Scientific classification
- Kingdom: Animalia
- Phylum: Chordata
- Class: Amphibia
- Order: Anura
- Family: Dendrobatidae
- Genus: Paruwrobates
- Species: P. whymperi
- Binomial name: Paruwrobates whymperi (Boulenger, 1882)
- Synonyms: Protherapis Whymperi Boulenger, 1882; Colostethus whymperi (Boulenger, 1882); Hyloxalus whymperi (Boulenger, 1882);

= Paruwrobates whymperi =

- Authority: (Boulenger, 1882)
- Conservation status: EN
- Synonyms: Protherapis Whymperi Boulenger, 1882, Colostethus whymperi (Boulenger, 1882), Hyloxalus whymperi (Boulenger, 1882)

Species of frog

Paruwrobates whymperi, sometimes known as the Tanti rocket frog, is a species of frog in the family Dendrobatidae.

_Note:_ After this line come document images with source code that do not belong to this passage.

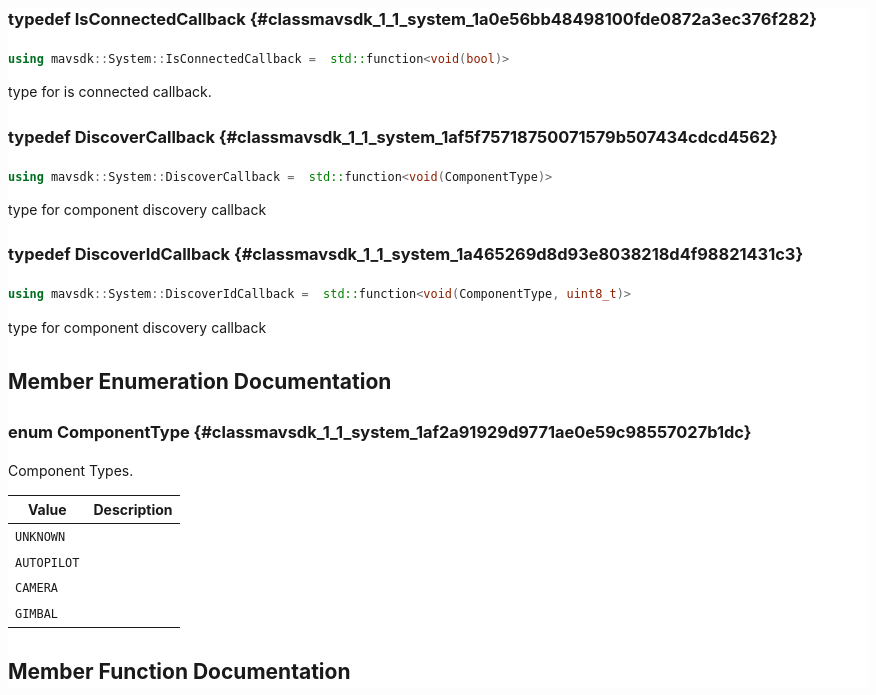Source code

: 
### typedef IsConnectedCallback {#classmavsdk_1_1_system_1a0e56bb48498100fde0872a3ec376f282}

```cpp
using mavsdk::System::IsConnectedCallback =  std::function<void(bool)>
```


type for is connected callback.


### typedef DiscoverCallback {#classmavsdk_1_1_system_1af5f75718750071579b507434cdcd4562}

```cpp
using mavsdk::System::DiscoverCallback =  std::function<void(ComponentType)>
```


type for component discovery callback


### typedef DiscoverIdCallback {#classmavsdk_1_1_system_1a465269d8d93e8038218d4f98821431c3}

```cpp
using mavsdk::System::DiscoverIdCallback =  std::function<void(ComponentType, uint8_t)>
```


type for component discovery callback


## Member Enumeration Documentation


### enum ComponentType {#classmavsdk_1_1_system_1af2a91929d9771ae0e59c98557027b1dc}


Component Types.


Value | Description
--- | ---
<span id="classmavsdk_1_1_system_1af2a91929d9771ae0e59c98557027b1dca696b031073e74bf2cb98e5ef201d4aa3"></span> `UNKNOWN` |  
<span id="classmavsdk_1_1_system_1af2a91929d9771ae0e59c98557027b1dca8797273a75c761c3b925c165511d653c"></span> `AUTOPILOT` |  
<span id="classmavsdk_1_1_system_1af2a91929d9771ae0e59c98557027b1dcaddf0d6b21537d984fea6544f58101fa8"></span> `CAMERA` |  
<span id="classmavsdk_1_1_system_1af2a91929d9771ae0e59c98557027b1dca0bad549bc68e5c4adb2ed793b8dcf8e3"></span> `GIMBAL` |  

## Member Function Documentation

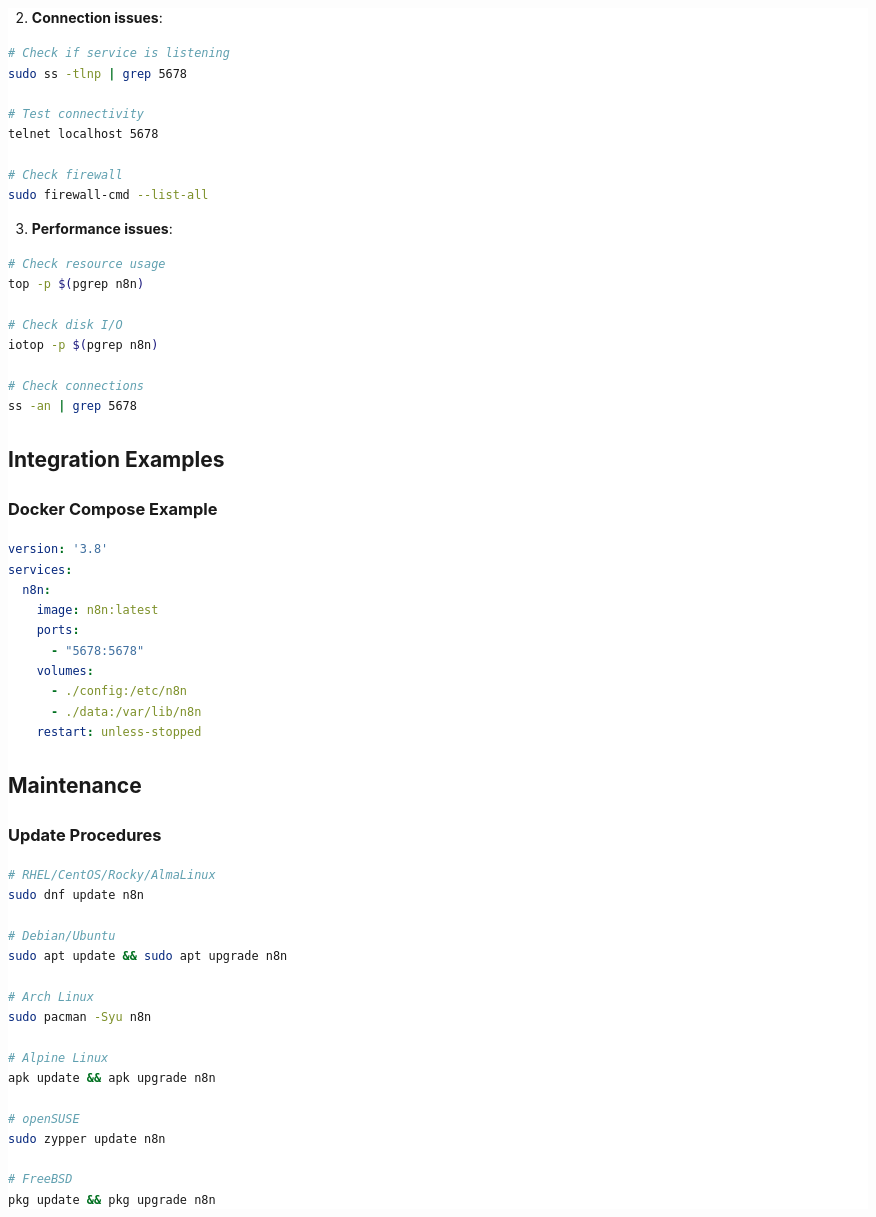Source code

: 2. **Connection issues**:
```bash
# Check if service is listening
sudo ss -tlnp | grep 5678

# Test connectivity
telnet localhost 5678

# Check firewall
sudo firewall-cmd --list-all
```

3. **Performance issues**:
```bash
# Check resource usage
top -p $(pgrep n8n)

# Check disk I/O
iotop -p $(pgrep n8n)

# Check connections
ss -an | grep 5678
```

## Integration Examples

### Docker Compose Example

```yaml
version: '3.8'
services:
  n8n:
    image: n8n:latest
    ports:
      - "5678:5678"
    volumes:
      - ./config:/etc/n8n
      - ./data:/var/lib/n8n
    restart: unless-stopped
```

## Maintenance

### Update Procedures

```bash
# RHEL/CentOS/Rocky/AlmaLinux
sudo dnf update n8n

# Debian/Ubuntu
sudo apt update && sudo apt upgrade n8n

# Arch Linux
sudo pacman -Syu n8n

# Alpine Linux
apk update && apk upgrade n8n

# openSUSE
sudo zypper update n8n

# FreeBSD
pkg update && pkg upgrade n8n

```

It is endemic to west-central Ecuador and only known from Tanti (a farm, the type locality), near San Francisco de Las Pampas, and from Mindo, Pichincha Province.

==Etymology==
Paruwrobates whymperi is named after Edward Whymper, who collected the holotype during his expedition to Ecuador in 1879–1880.

==Taxonomy==
The holotype from Tanti is in poor condition, allowing describing few characters precisely. Frogs from Francisco de Las Pampas resemble the holotype and the original description, but until fresh material from the type locality are obtained, their true identity remains uncertain. It may be the same species as Paruwrobates erythromos (Vigle & Miyata, 1980), although the latter is a different species from the specimens from Francisco de Las Pampas.

==Description==
Males measure 21–23 mm in snout–vent length and have moderately robust body (adult females are unknown). Abdomen is black with white spots. Skin on all surfaces is smooth.

==Habitat and conservation==
Its natural habitats are very humid premontane forests at elevations of 600–1800 m above sea level. Breeding habitat is unknown but presumably the tadpoles develop in streams. It is threatened by habitat loss caused by agriculture and logging.